Task material =
*-*-*

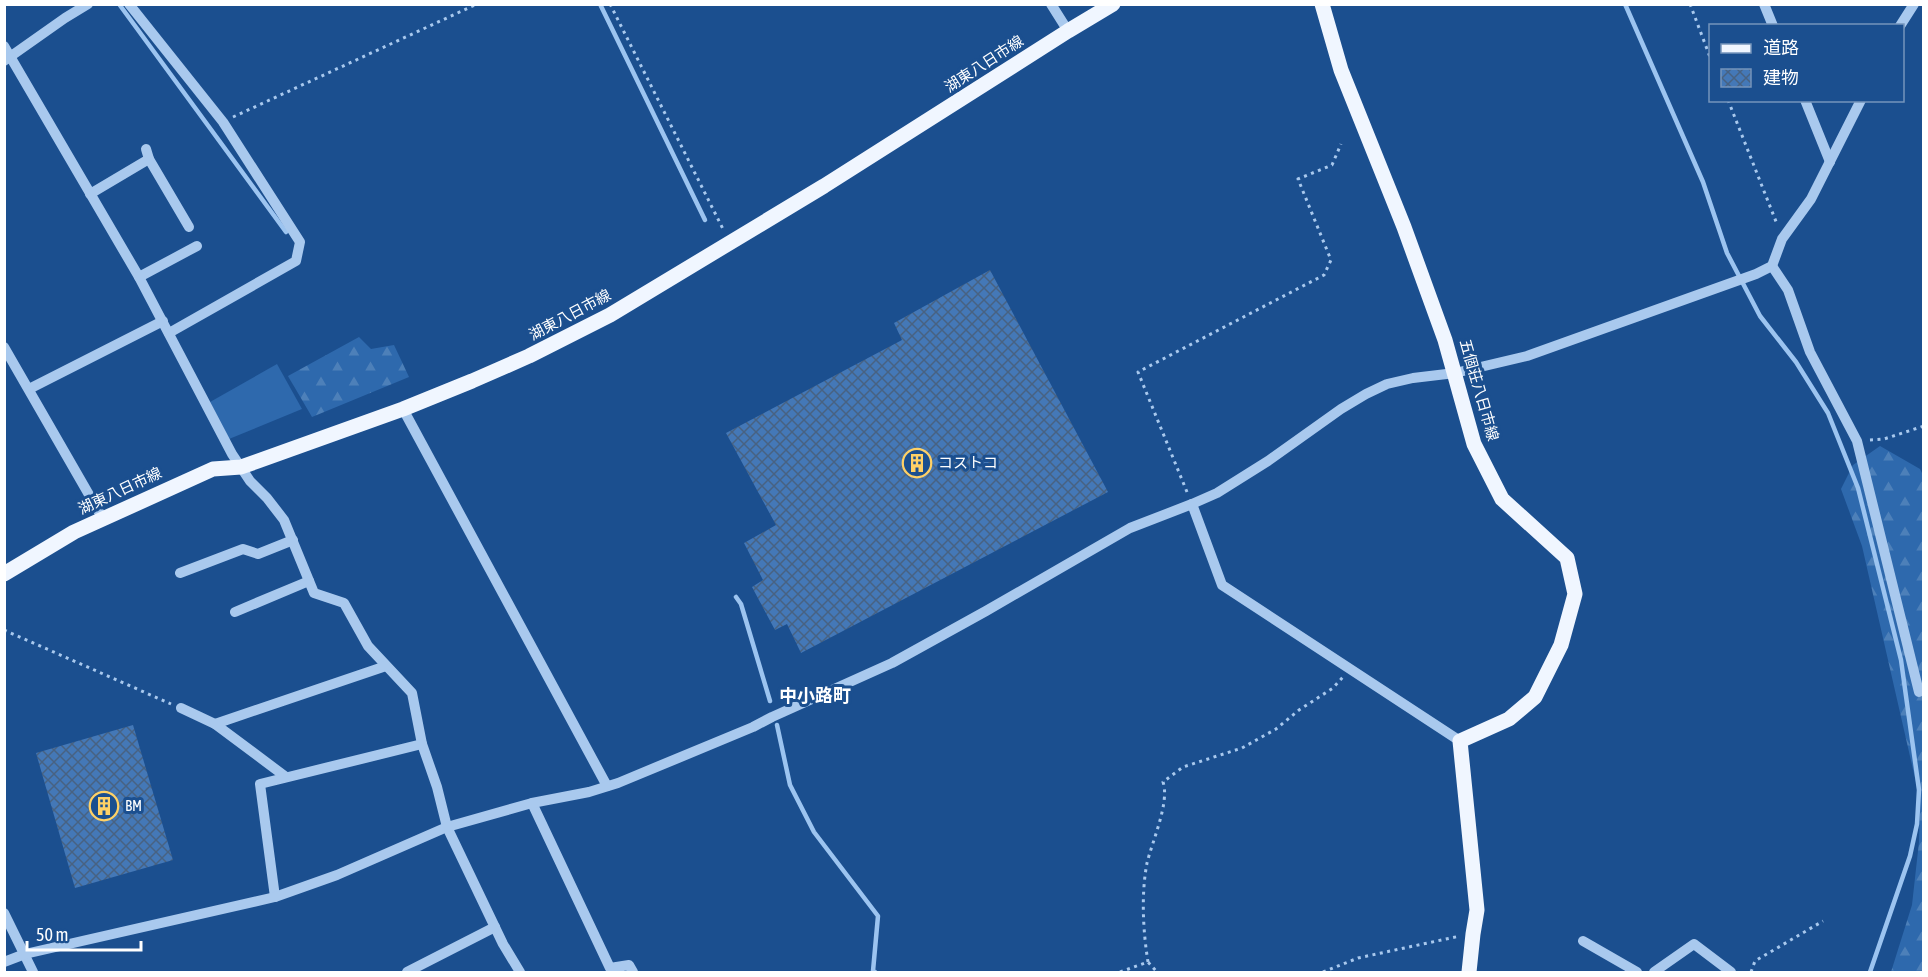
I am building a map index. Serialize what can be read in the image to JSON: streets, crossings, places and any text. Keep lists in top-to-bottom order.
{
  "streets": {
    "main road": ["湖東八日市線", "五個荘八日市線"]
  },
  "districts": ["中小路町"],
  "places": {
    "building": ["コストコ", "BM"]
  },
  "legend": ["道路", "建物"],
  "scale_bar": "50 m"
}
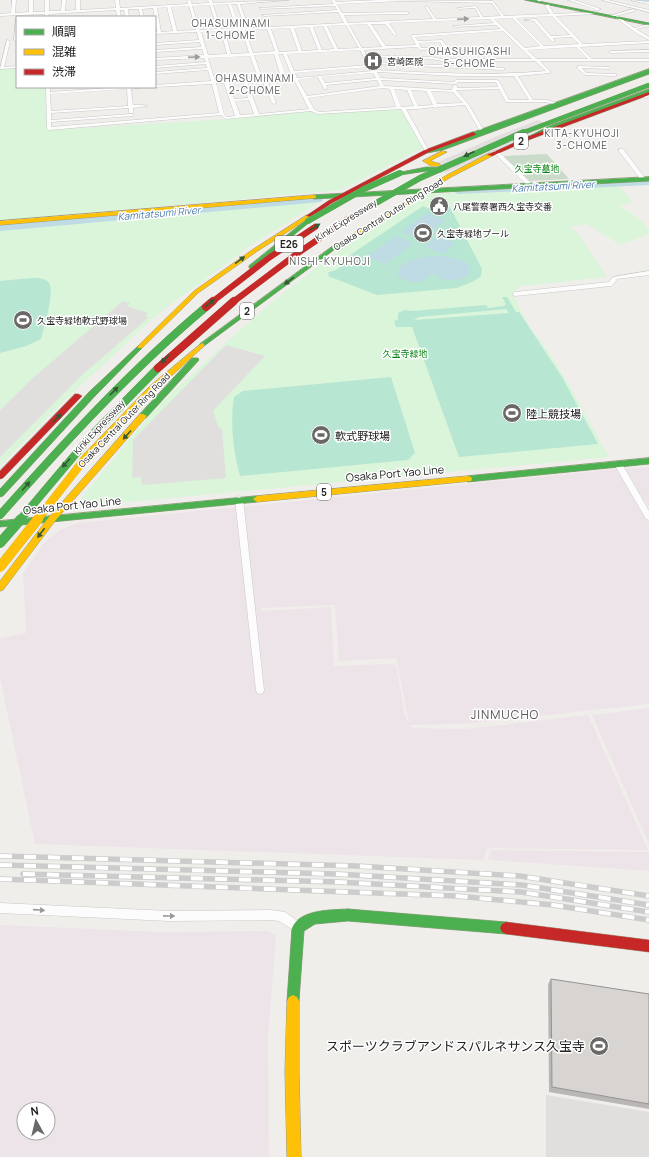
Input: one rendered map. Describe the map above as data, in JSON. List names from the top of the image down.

*-*-*

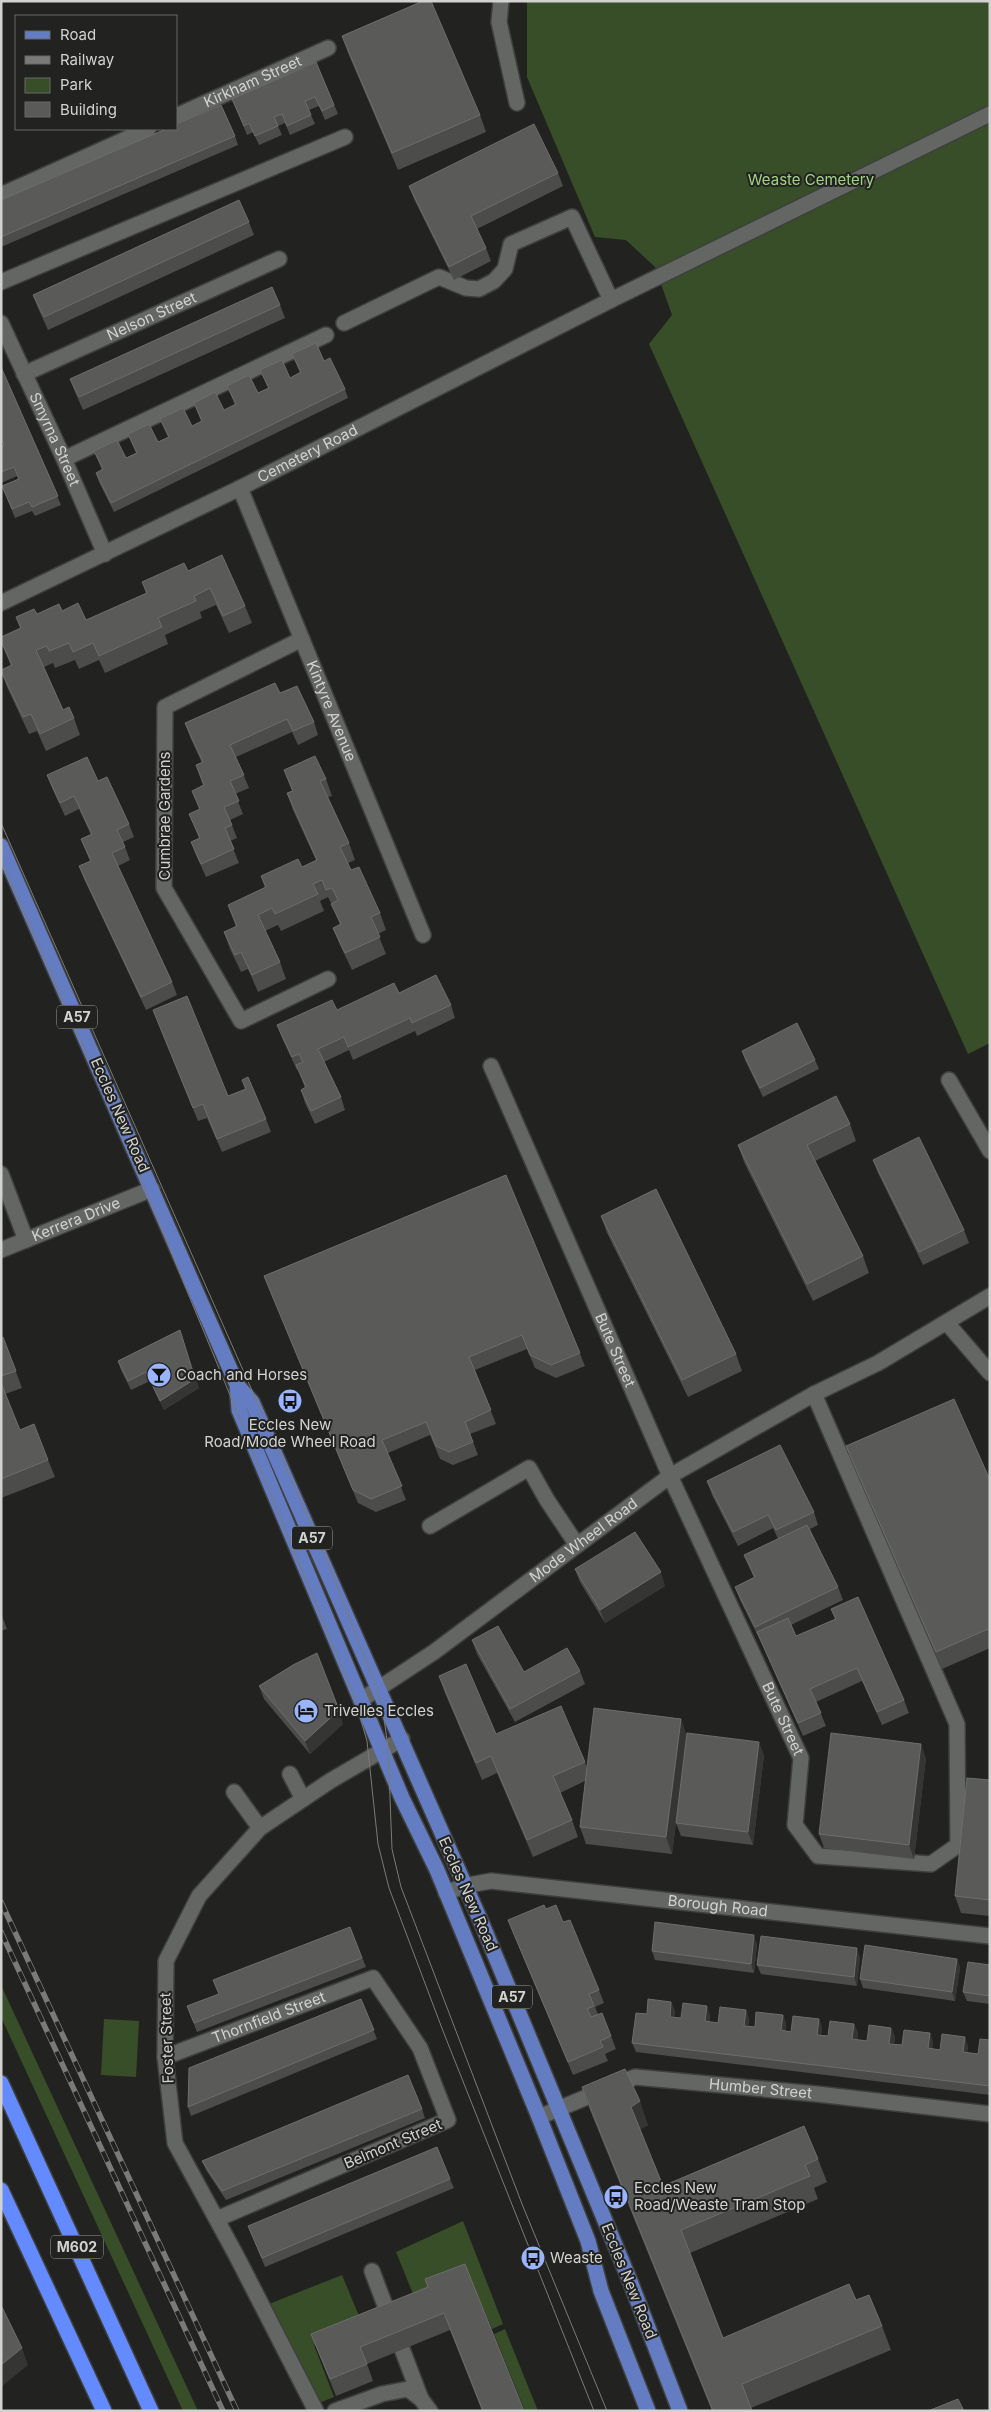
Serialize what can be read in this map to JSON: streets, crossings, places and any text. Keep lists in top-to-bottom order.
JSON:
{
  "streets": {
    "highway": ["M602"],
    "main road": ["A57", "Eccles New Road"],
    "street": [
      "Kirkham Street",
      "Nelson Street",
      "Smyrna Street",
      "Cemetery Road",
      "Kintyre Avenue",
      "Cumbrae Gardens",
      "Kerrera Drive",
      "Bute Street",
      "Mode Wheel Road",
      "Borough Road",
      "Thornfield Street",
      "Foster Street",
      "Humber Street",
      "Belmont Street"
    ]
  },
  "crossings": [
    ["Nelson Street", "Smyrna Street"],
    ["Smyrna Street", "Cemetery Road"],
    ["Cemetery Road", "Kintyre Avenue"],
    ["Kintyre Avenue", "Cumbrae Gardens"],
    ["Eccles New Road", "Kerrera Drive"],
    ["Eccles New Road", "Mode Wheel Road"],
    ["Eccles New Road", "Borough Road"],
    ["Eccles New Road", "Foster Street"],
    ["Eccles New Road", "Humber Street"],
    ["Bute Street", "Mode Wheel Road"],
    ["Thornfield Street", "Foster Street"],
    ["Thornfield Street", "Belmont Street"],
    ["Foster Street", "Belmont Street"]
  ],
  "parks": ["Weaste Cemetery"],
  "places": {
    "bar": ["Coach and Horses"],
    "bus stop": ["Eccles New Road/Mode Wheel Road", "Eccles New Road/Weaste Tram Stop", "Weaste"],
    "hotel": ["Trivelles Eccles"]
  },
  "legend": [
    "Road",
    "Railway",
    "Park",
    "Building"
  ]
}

*-*-*

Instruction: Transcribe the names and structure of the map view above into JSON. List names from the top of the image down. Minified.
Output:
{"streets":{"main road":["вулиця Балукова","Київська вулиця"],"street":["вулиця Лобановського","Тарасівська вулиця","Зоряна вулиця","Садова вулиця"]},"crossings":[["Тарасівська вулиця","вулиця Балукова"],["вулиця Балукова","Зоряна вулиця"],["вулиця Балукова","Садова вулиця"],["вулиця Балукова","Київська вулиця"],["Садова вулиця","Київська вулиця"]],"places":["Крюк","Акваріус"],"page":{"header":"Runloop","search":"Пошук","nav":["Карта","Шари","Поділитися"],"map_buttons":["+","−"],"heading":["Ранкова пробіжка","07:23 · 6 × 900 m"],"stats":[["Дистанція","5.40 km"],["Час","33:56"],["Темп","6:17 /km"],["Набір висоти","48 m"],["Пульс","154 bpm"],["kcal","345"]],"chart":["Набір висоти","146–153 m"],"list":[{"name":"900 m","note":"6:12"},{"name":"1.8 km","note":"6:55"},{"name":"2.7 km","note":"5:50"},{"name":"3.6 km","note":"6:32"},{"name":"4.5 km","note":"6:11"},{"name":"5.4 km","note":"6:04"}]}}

*-*-*

Work required =
Look over the listing. Pull out every line with the string "from" in it.

Exercise result =
Input: one rendered map. Describe the map above as data, in JSON. List names from the top of the image down.
Instruction: Transcribe the names and structure of the map view above into JSON. List names from the top of the image down. Minified.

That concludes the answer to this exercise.